Format the lines from the one containing "Page size: 1275x1650." up to and including the one containing "picture [118, 176, 1157, 761]" as a Markdown table with the columns No. and Line. Number each line in order and leave out any blank lines.

** RECORD LIST **

☆ ☆ ☆ ☆ ☆

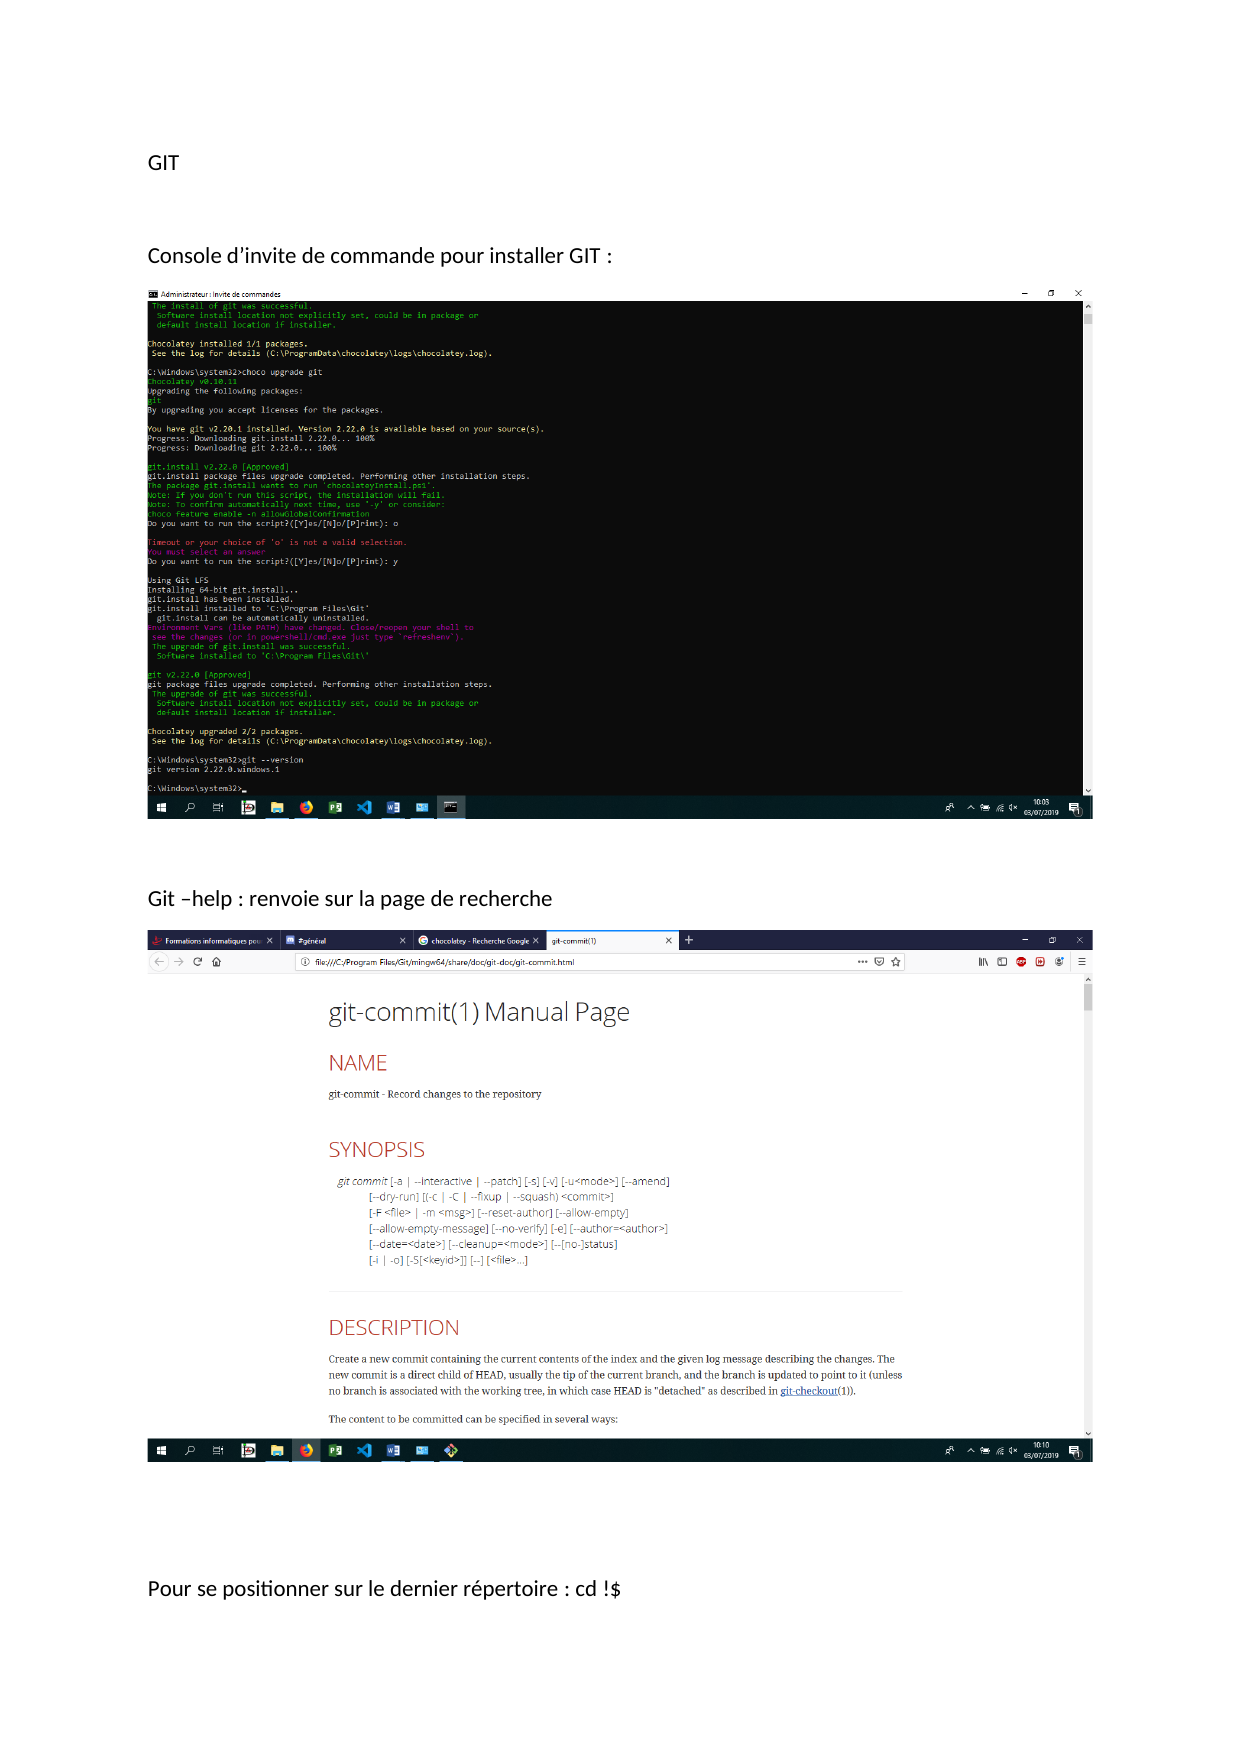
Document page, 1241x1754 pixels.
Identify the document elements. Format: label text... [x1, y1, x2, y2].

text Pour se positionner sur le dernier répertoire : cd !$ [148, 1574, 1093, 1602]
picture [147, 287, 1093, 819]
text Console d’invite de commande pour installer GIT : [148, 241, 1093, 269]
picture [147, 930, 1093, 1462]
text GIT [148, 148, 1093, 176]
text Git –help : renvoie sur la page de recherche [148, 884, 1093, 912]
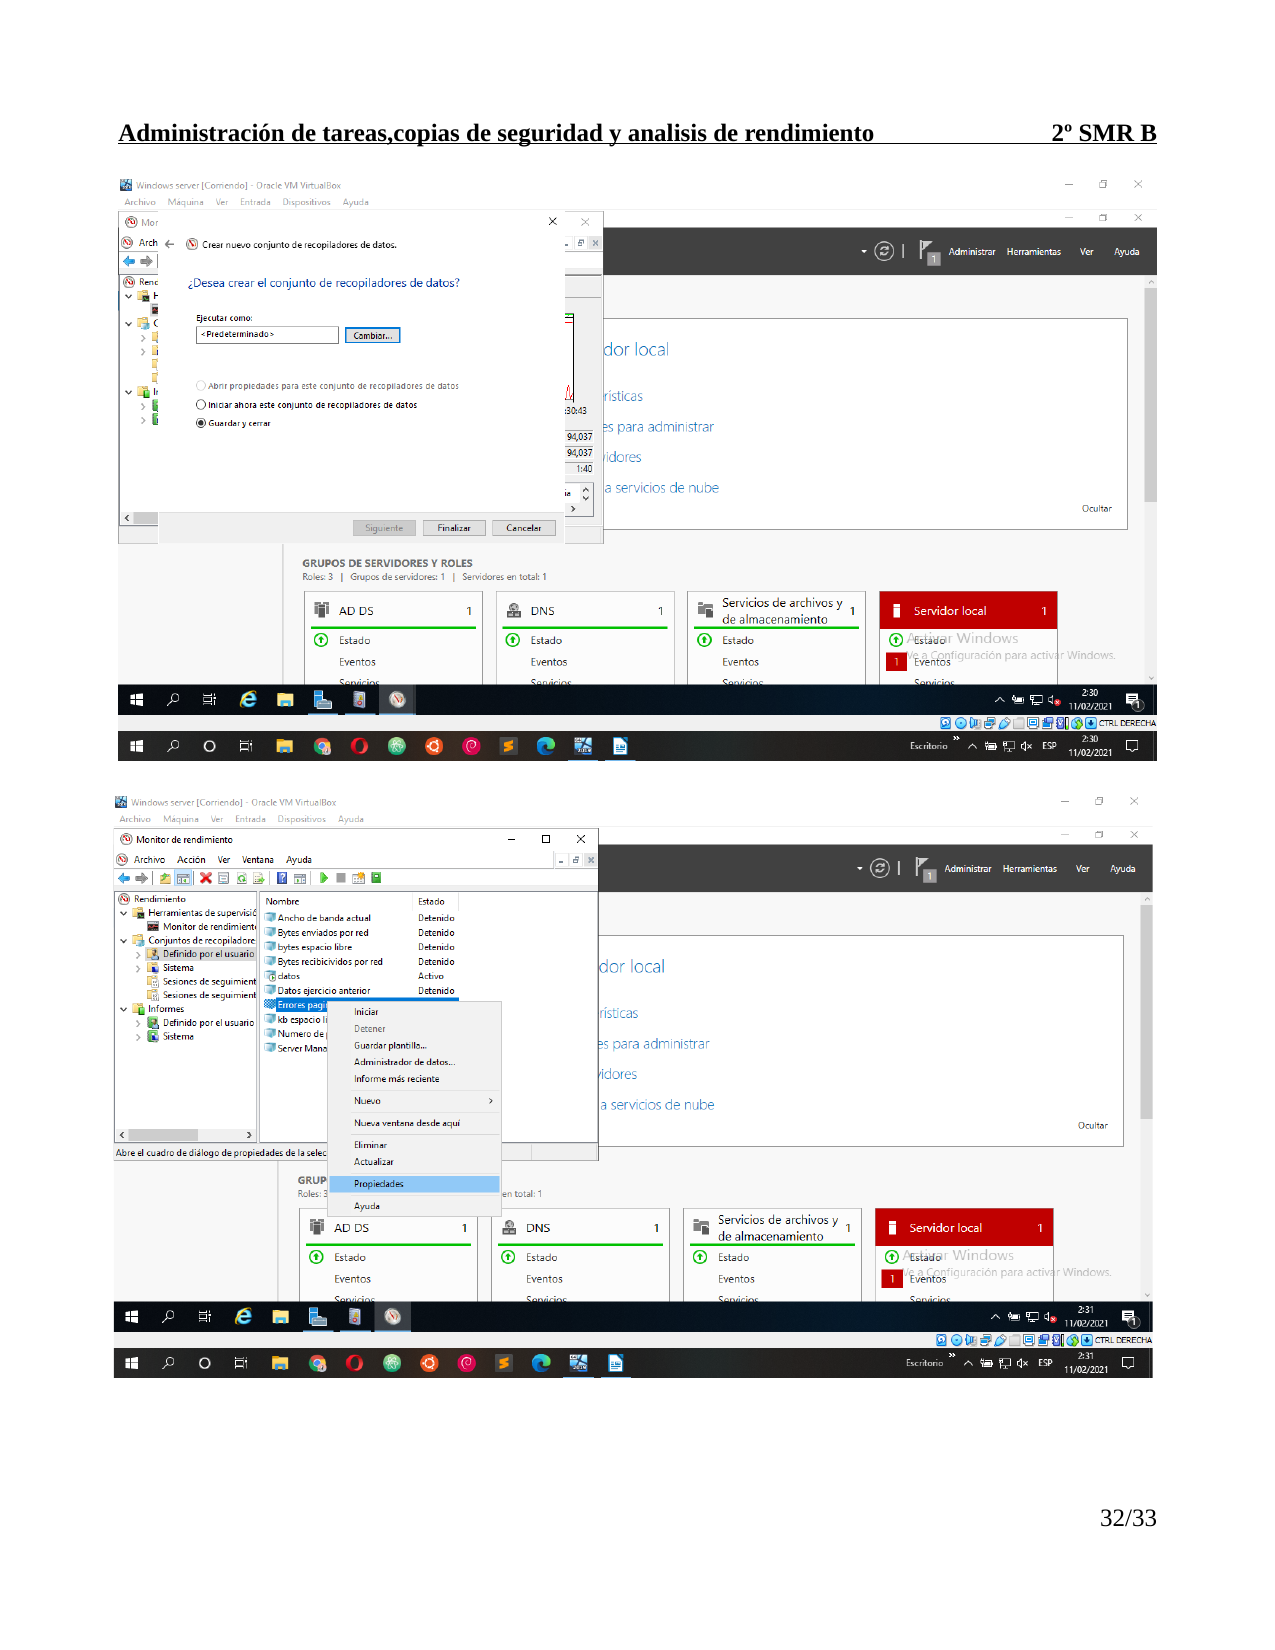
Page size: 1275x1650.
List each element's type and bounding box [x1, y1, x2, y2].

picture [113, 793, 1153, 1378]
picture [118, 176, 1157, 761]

☆ ☆ ☆ ☆ ☆

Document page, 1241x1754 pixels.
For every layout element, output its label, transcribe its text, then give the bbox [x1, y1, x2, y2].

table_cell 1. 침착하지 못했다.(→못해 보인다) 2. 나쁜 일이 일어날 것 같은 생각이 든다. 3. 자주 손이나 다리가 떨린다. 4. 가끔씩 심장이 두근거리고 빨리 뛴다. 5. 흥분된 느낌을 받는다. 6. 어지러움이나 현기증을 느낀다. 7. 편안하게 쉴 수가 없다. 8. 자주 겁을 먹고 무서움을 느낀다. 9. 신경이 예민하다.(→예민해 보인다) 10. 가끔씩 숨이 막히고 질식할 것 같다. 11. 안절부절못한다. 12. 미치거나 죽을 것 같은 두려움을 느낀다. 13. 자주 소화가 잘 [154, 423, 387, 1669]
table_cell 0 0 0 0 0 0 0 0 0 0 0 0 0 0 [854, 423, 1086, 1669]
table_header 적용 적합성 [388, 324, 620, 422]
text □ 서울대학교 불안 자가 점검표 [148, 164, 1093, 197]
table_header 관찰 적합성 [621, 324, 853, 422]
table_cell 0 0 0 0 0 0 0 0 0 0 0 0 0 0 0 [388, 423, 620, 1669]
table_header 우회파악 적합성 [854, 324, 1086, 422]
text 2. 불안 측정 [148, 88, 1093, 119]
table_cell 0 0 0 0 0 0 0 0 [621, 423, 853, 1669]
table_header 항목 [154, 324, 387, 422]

☆ ☆ ☆ ☆ ☆

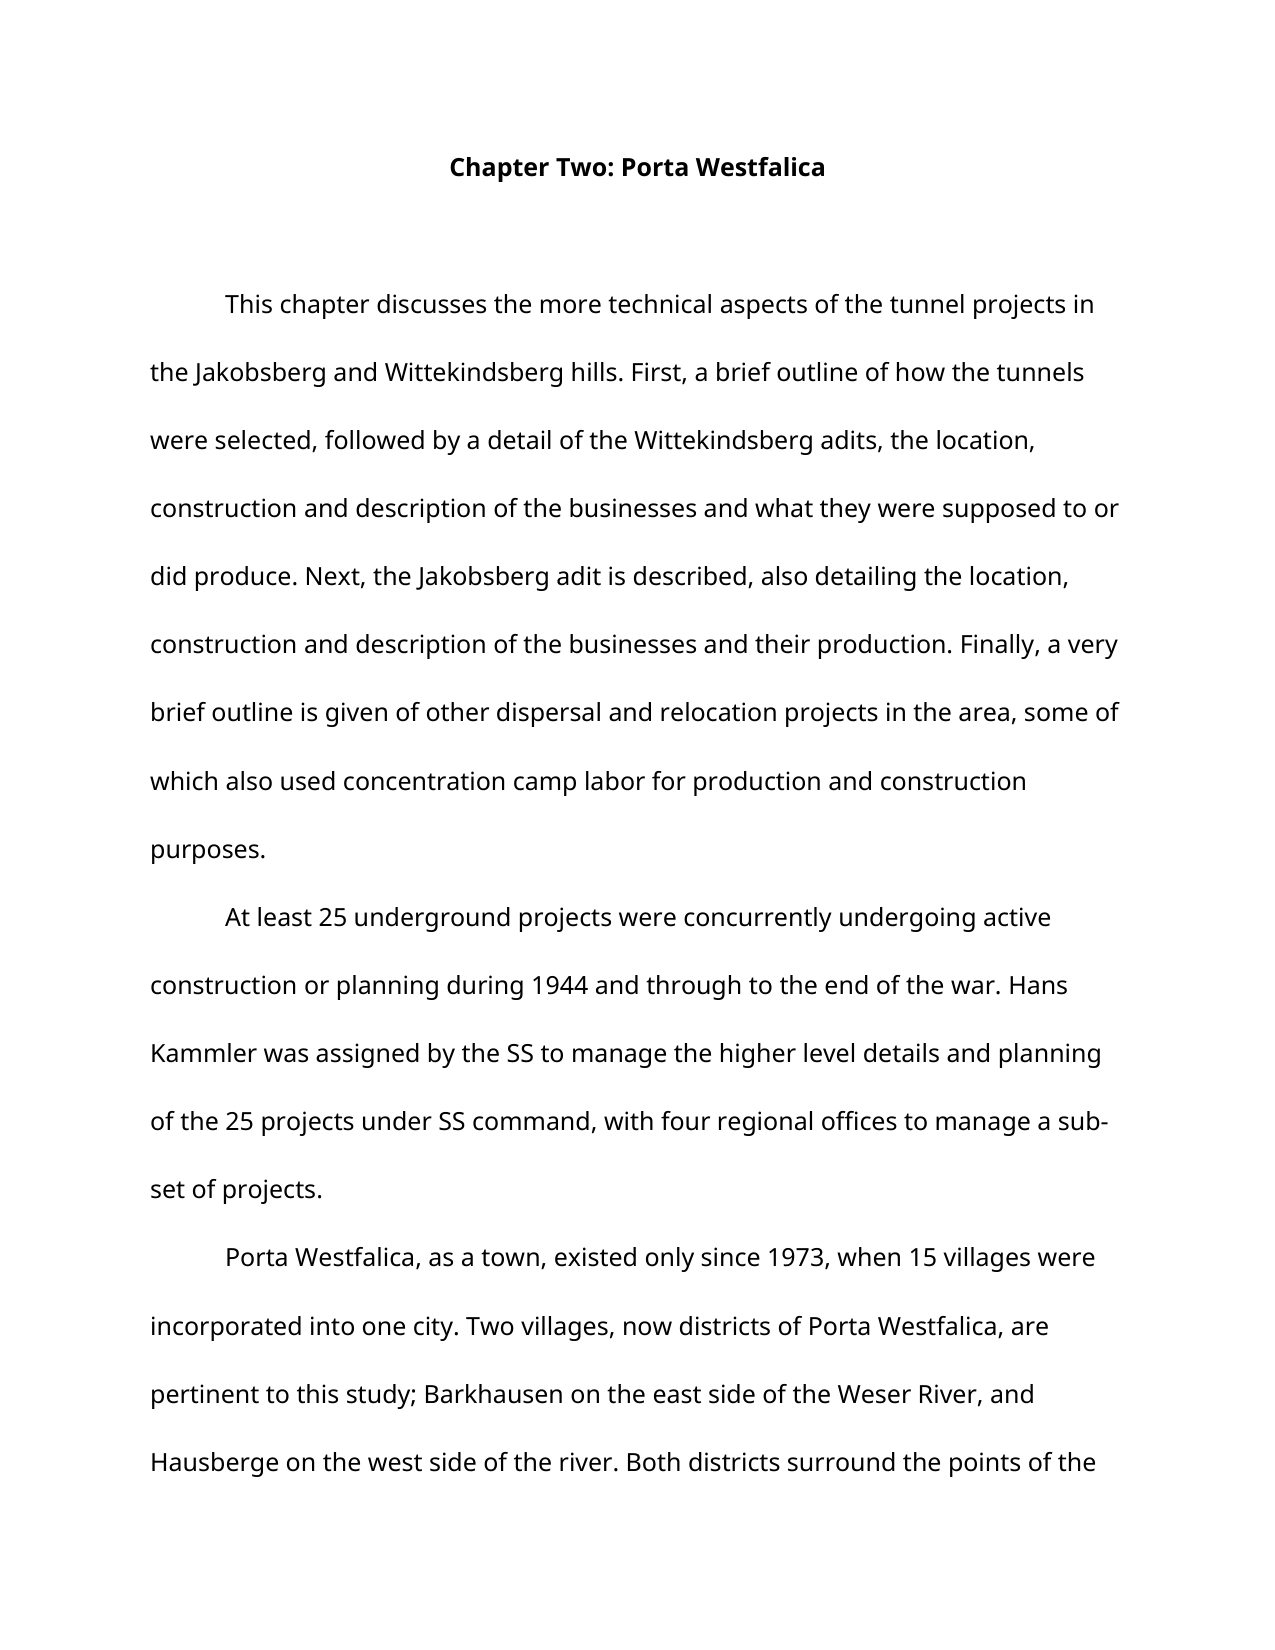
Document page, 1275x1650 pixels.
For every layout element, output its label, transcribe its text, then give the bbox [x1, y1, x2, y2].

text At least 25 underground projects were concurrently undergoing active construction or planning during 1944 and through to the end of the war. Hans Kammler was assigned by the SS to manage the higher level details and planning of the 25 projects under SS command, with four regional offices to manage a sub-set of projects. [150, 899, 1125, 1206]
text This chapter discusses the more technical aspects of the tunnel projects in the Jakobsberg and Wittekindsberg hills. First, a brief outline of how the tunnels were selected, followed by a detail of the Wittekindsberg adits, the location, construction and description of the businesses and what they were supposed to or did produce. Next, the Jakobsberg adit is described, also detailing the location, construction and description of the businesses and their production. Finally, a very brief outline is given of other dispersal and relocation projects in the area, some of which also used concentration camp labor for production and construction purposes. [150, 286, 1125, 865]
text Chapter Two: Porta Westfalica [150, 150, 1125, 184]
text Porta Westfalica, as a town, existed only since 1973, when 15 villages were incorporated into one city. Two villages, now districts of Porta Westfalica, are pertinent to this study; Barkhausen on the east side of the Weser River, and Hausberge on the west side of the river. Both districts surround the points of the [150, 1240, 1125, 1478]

☆ ☆ ☆ ☆ ☆

** OUTPUT OF THE TASK **
| No. | Line |
|---|---|
| 1 | Page size: 1275x1650. |
| 2 | List each element's type and bounding box [x1, y1, x2, y2]. |
| 3 | picture [113, 793, 1153, 1378] |
| 4 | picture [118, 176, 1157, 761] |